SUPPLIED MATERIAL:

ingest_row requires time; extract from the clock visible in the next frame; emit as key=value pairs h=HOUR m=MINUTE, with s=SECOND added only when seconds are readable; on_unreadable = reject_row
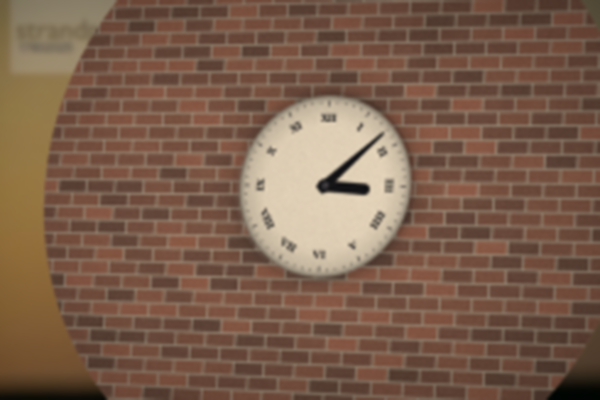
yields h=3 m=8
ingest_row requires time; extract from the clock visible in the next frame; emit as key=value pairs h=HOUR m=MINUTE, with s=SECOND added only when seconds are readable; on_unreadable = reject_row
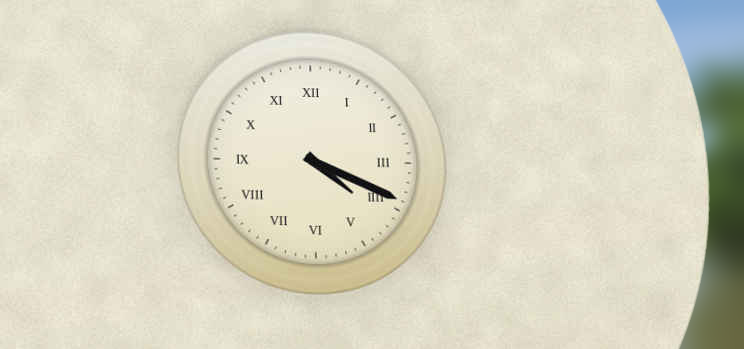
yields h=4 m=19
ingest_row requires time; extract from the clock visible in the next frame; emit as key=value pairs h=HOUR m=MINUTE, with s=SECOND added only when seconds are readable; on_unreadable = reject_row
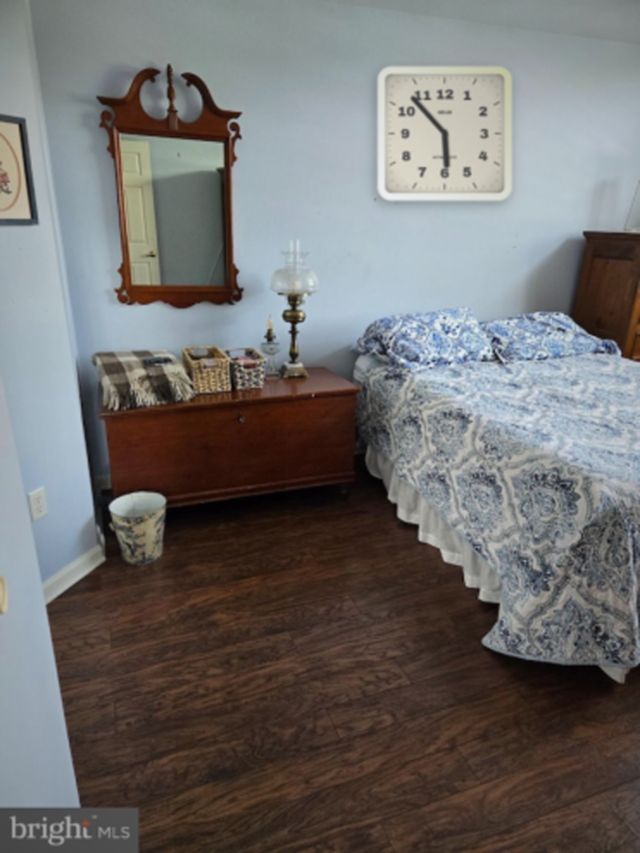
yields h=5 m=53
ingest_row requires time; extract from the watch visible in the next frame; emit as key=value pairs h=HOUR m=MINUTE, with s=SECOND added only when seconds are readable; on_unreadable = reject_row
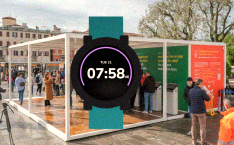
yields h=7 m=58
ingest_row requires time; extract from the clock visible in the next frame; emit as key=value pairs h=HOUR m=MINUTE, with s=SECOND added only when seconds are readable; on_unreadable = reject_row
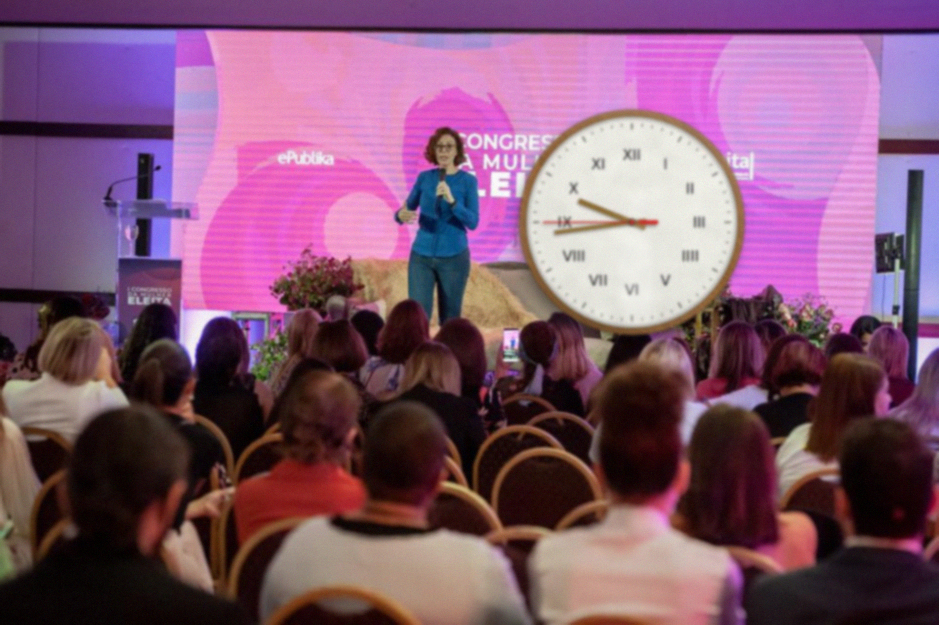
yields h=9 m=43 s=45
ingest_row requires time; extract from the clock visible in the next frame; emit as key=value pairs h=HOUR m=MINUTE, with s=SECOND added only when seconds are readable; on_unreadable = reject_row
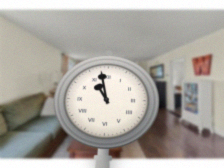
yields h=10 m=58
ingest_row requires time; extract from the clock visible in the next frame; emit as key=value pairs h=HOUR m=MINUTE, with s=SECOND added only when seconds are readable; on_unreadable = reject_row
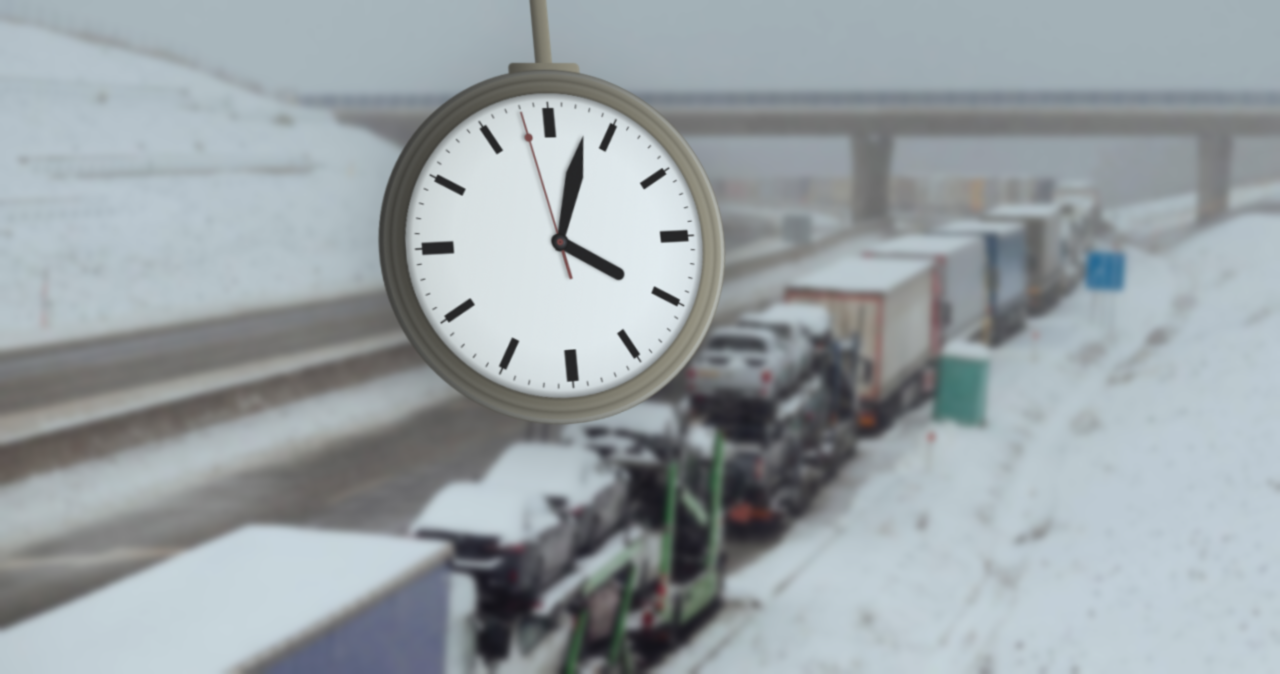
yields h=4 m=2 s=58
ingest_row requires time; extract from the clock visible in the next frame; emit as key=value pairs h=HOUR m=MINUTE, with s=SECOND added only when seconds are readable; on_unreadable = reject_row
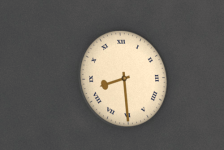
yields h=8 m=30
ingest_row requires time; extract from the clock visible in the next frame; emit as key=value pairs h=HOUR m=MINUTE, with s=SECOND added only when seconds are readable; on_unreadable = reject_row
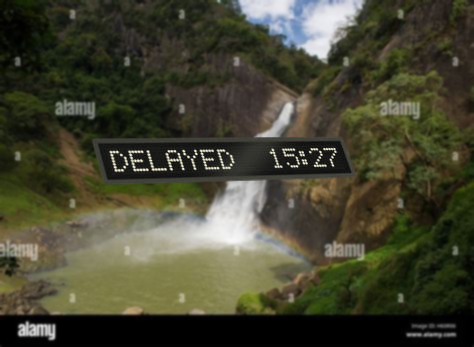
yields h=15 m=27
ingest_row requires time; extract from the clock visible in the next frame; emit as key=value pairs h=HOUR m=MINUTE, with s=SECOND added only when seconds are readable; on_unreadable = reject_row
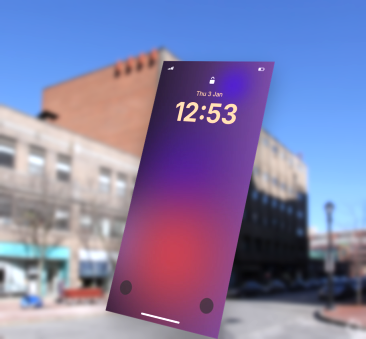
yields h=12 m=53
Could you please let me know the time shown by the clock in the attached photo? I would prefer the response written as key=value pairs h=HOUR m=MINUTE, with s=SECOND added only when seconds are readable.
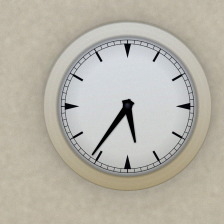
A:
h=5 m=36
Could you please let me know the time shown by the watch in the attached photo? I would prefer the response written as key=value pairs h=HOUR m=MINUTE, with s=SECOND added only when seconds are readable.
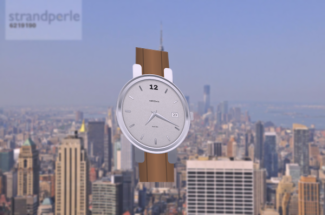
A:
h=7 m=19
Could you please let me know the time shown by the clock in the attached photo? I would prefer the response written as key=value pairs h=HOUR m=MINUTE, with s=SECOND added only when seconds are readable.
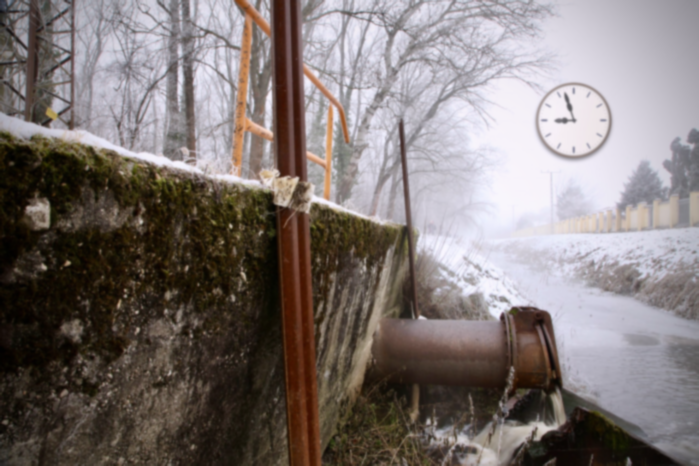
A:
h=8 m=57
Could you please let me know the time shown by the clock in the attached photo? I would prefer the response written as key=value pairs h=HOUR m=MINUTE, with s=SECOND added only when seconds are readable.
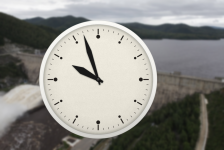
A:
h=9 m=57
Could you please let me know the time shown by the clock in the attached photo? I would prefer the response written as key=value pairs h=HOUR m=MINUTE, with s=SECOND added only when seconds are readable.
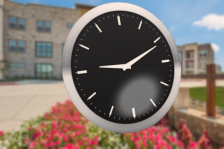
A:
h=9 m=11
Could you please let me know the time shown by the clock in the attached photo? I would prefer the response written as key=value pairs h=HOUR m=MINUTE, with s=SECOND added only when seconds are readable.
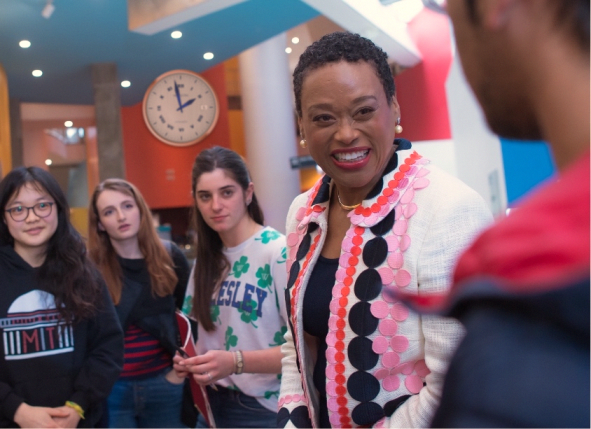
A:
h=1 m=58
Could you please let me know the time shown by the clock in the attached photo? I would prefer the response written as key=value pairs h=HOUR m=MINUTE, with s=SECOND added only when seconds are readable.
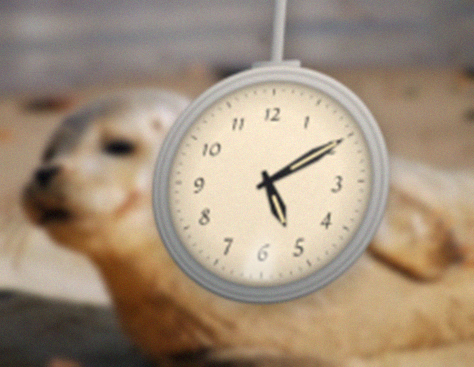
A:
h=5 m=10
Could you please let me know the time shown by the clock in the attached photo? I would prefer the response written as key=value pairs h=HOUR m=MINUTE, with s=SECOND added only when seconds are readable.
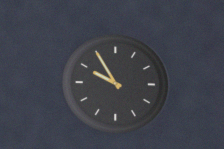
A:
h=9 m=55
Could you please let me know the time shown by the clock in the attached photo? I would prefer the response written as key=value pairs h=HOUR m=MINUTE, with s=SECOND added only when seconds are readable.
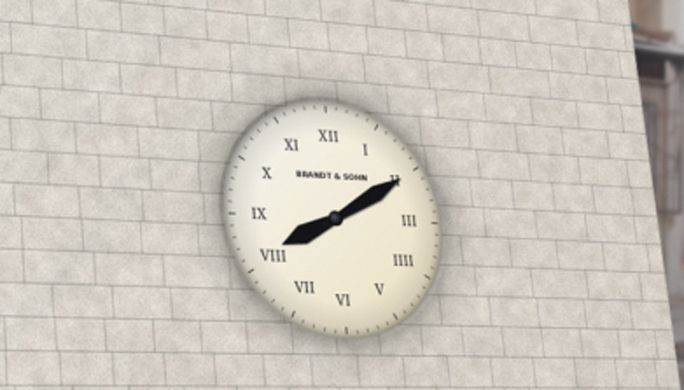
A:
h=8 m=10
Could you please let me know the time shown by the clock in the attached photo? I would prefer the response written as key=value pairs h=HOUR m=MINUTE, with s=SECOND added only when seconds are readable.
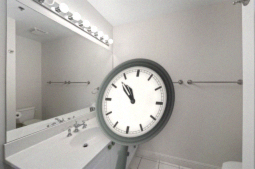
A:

WRITTEN PROBLEM: Print every line of the material above word for word, from start to finish, and omit the pictures.

TASK SOLUTION:
ingest_row requires time; extract from the clock visible in the next frame; emit as key=value pairs h=HOUR m=MINUTE, with s=SECOND added only when seconds are readable; on_unreadable = reject_row
yields h=3 m=8
ingest_row requires time; extract from the clock visible in the next frame; emit as key=value pairs h=HOUR m=MINUTE, with s=SECOND added only when seconds are readable; on_unreadable = reject_row
yields h=4 m=19
ingest_row requires time; extract from the clock visible in the next frame; emit as key=value pairs h=HOUR m=MINUTE, with s=SECOND added only when seconds are readable; on_unreadable = reject_row
yields h=5 m=53
ingest_row requires time; extract from the watch visible in the next frame; emit as key=value pairs h=HOUR m=MINUTE, with s=SECOND added only when seconds are readable; on_unreadable = reject_row
yields h=7 m=58
ingest_row requires time; extract from the clock visible in the next frame; emit as key=value pairs h=HOUR m=MINUTE, with s=SECOND added only when seconds are readable; on_unreadable = reject_row
yields h=9 m=43 s=45
ingest_row requires time; extract from the clock visible in the next frame; emit as key=value pairs h=HOUR m=MINUTE, with s=SECOND added only when seconds are readable; on_unreadable = reject_row
yields h=10 m=58
ingest_row requires time; extract from the clock visible in the next frame; emit as key=value pairs h=HOUR m=MINUTE, with s=SECOND added only when seconds are readable; on_unreadable = reject_row
yields h=4 m=2 s=58
ingest_row requires time; extract from the clock visible in the next frame; emit as key=value pairs h=HOUR m=MINUTE, with s=SECOND added only when seconds are readable; on_unreadable = reject_row
yields h=8 m=30
ingest_row requires time; extract from the clock visible in the next frame; emit as key=value pairs h=HOUR m=MINUTE, with s=SECOND added only when seconds are readable; on_unreadable = reject_row
yields h=15 m=27
ingest_row requires time; extract from the clock visible in the next frame; emit as key=value pairs h=HOUR m=MINUTE, with s=SECOND added only when seconds are readable; on_unreadable = reject_row
yields h=12 m=53
Could you please let me know the time shown by the clock in the attached photo? I would prefer the response written as key=value pairs h=HOUR m=MINUTE, with s=SECOND added only when seconds are readable.
A:
h=5 m=36
Could you please let me know the time shown by the watch in the attached photo? I would prefer the response written as key=value pairs h=HOUR m=MINUTE, with s=SECOND added only when seconds are readable.
A:
h=7 m=19
Could you please let me know the time shown by the clock in the attached photo? I would prefer the response written as key=value pairs h=HOUR m=MINUTE, with s=SECOND added only when seconds are readable.
A:
h=8 m=57
Could you please let me know the time shown by the clock in the attached photo? I would prefer the response written as key=value pairs h=HOUR m=MINUTE, with s=SECOND added only when seconds are readable.
A:
h=9 m=57
Could you please let me know the time shown by the clock in the attached photo? I would prefer the response written as key=value pairs h=HOUR m=MINUTE, with s=SECOND added only when seconds are readable.
A:
h=9 m=11
Could you please let me know the time shown by the clock in the attached photo? I would prefer the response written as key=value pairs h=HOUR m=MINUTE, with s=SECOND added only when seconds are readable.
A:
h=1 m=58
Could you please let me know the time shown by the clock in the attached photo? I would prefer the response written as key=value pairs h=HOUR m=MINUTE, with s=SECOND added only when seconds are readable.
A:
h=5 m=10
Could you please let me know the time shown by the clock in the attached photo? I would prefer the response written as key=value pairs h=HOUR m=MINUTE, with s=SECOND added only when seconds are readable.
A:
h=9 m=55
Could you please let me know the time shown by the clock in the attached photo? I would prefer the response written as key=value pairs h=HOUR m=MINUTE, with s=SECOND added only when seconds are readable.
A:
h=8 m=10
Could you please let me know the time shown by the clock in the attached photo? I would prefer the response written as key=value pairs h=HOUR m=MINUTE, with s=SECOND added only when seconds are readable.
A:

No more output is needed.